I’d accepted an invitation to visit my aunt and uncle that afternoon, and I was grateful for the free meal. After dinner, a young cousin asked me if I’d buy a lottery ticket from him in support of his hockey team. Five dollars for one, $10 for three. I hesitated, but felt I couldn’t say no. “I’ll buy a ticket,” I said. Either he misheard me, or he went for the hard-sell. He took my $10-bill, and handed me three tickets.

If ever there was a raffle I deserved to win, it was that one. (I didn’t.)

In my case, money got tight for four reasons:

  • A couple of years previously, I’d left a decent entry-level job to launch a magazine with a former boss. About five minutes after we opened our doors, the recession of the early 1990s hit. It was brutal for us.
  • I was living alone. Having an apartment to myself was one of the best things I ever did, but it came at a cost. It’s expensive to live on your own. In retrospect, I should have taken advantage of the opportunity I had to move back in with my father.
  • I bought a car I couldn’t afford. It wasn’t a BMW or anything. In fact, it was a used SUV with too many kilometers on it. It came with an affordable ticket price and a list of problems that made me the local mechanic’s favourite customer. It took me years to pay off that credit card balance.
  • I didn’t take control of my finances. I hadn’t been taught and I didn’t feel capable. The truth is I ducked the whole thing. I believed that if I worked hard, the money would take care of itself.

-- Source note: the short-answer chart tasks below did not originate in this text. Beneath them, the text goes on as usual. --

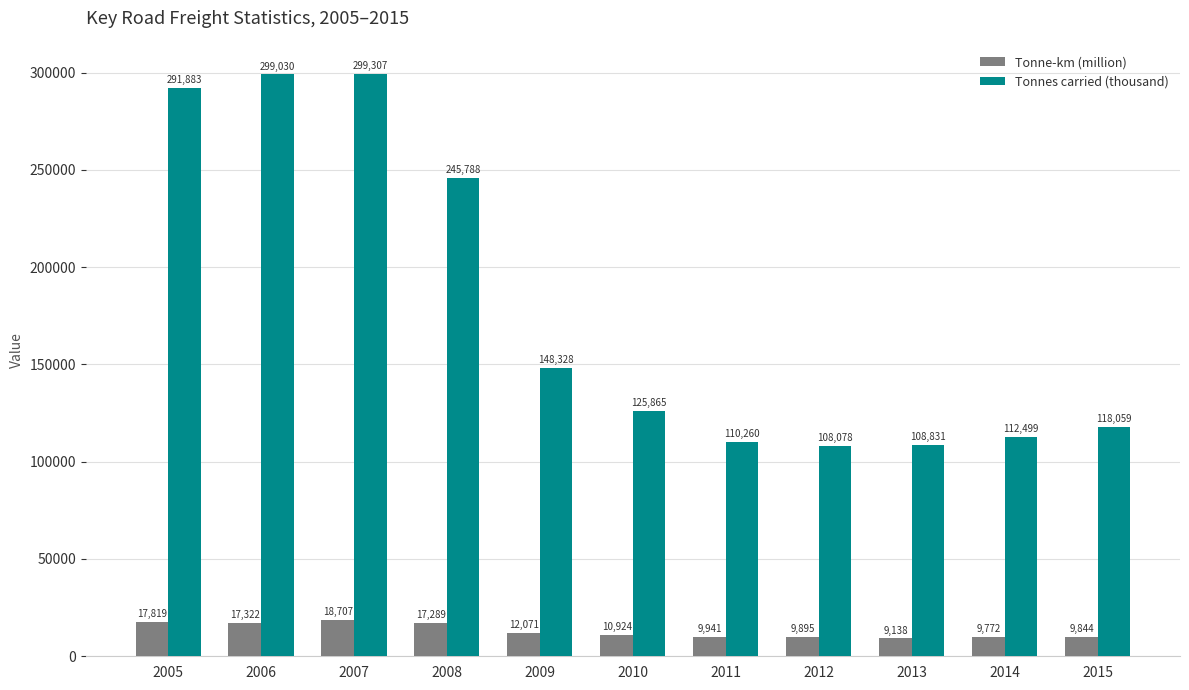

How many data points does each series have?

11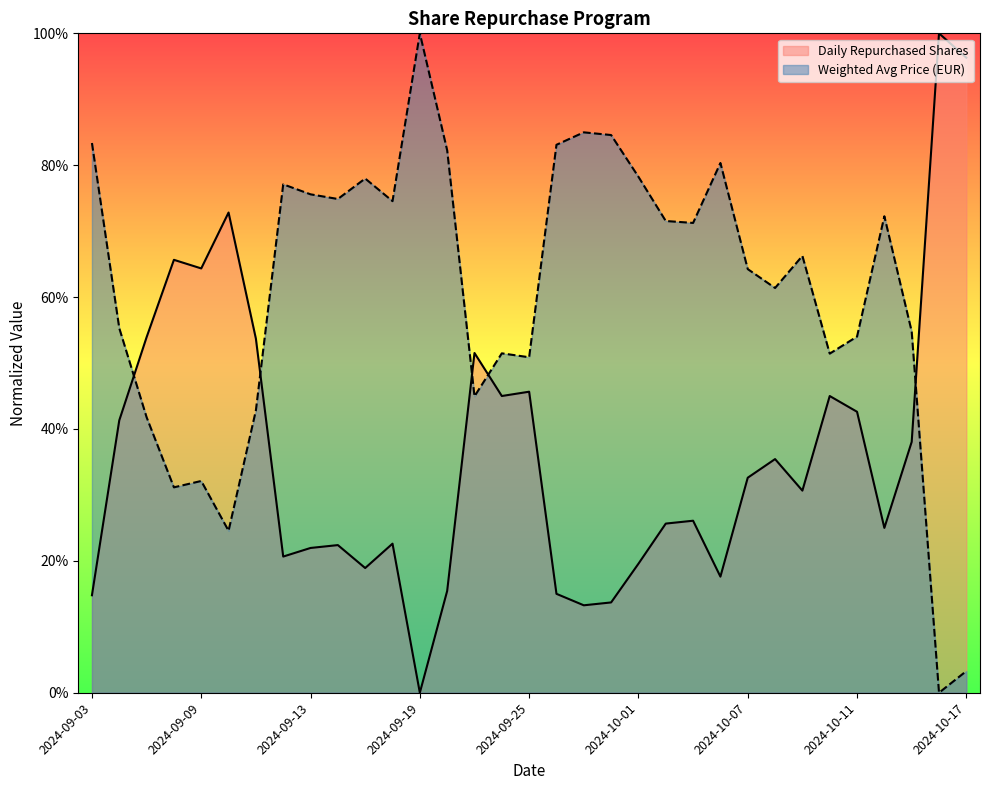

What is the difference between the maximum and minimum values in the Weighted Avg Price (EUR) series?

1.0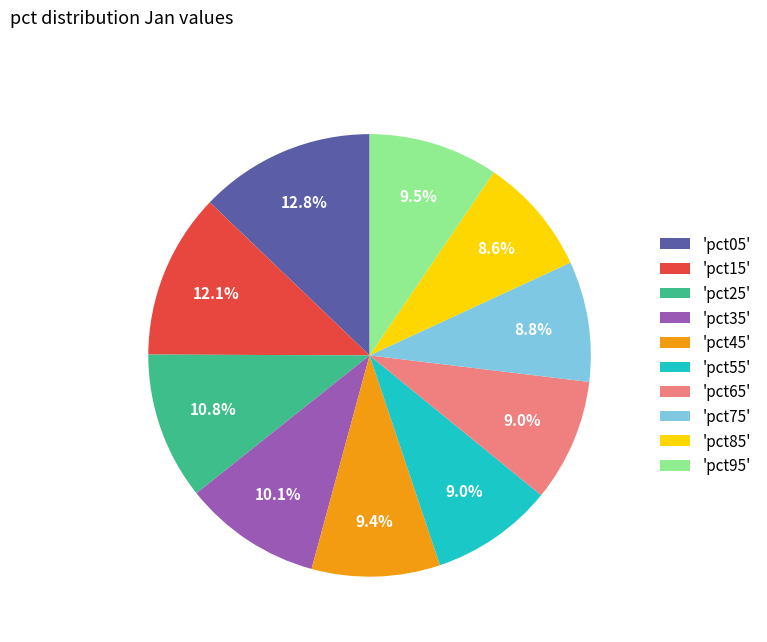

What percentage do 'pct75' and 'pct35' together represent?

18.9%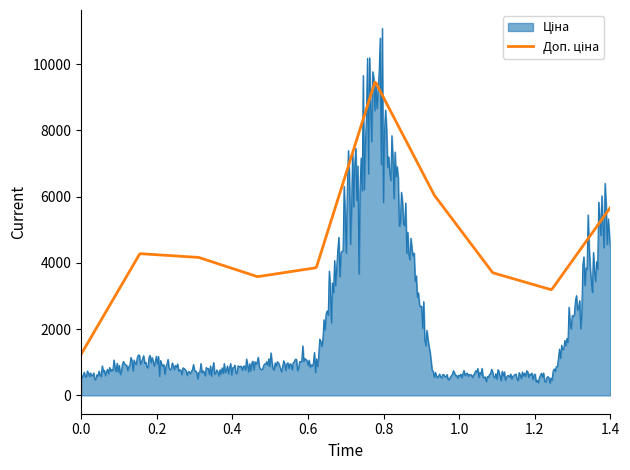

What is the maximum value shown in the chart?

11081.4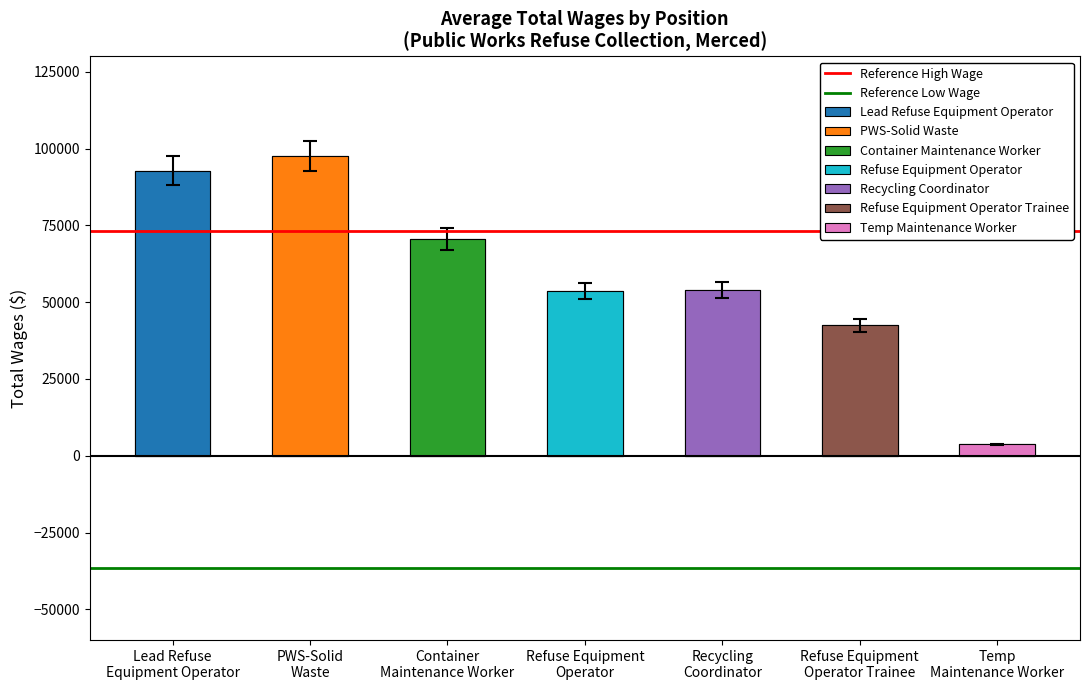

Which series has the largest range (max minus min)?

Reference High Wage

The biggest lesson I learned from the whole experience is that poverty can happen to anyone. It creeps up on you. A bad decision here, a bit of bad luck there. Suddenly you’re in a spot.

Personal debt is a fact of life. It doesn’t need to be, but credit is available to us, often inexpensively. The challenge is to make your borrowing decisions based on what you can afford to pay long-term, regardless of the short-term carrying costs. It has been widely reported that the Bank of Canada is planning to begin increasing its overnight rate in the second half of this year. That rate is at just 0.25% today, a historic low. It won’t stay there, and as it rises other rates of interest you pay will be affected. Be prepared.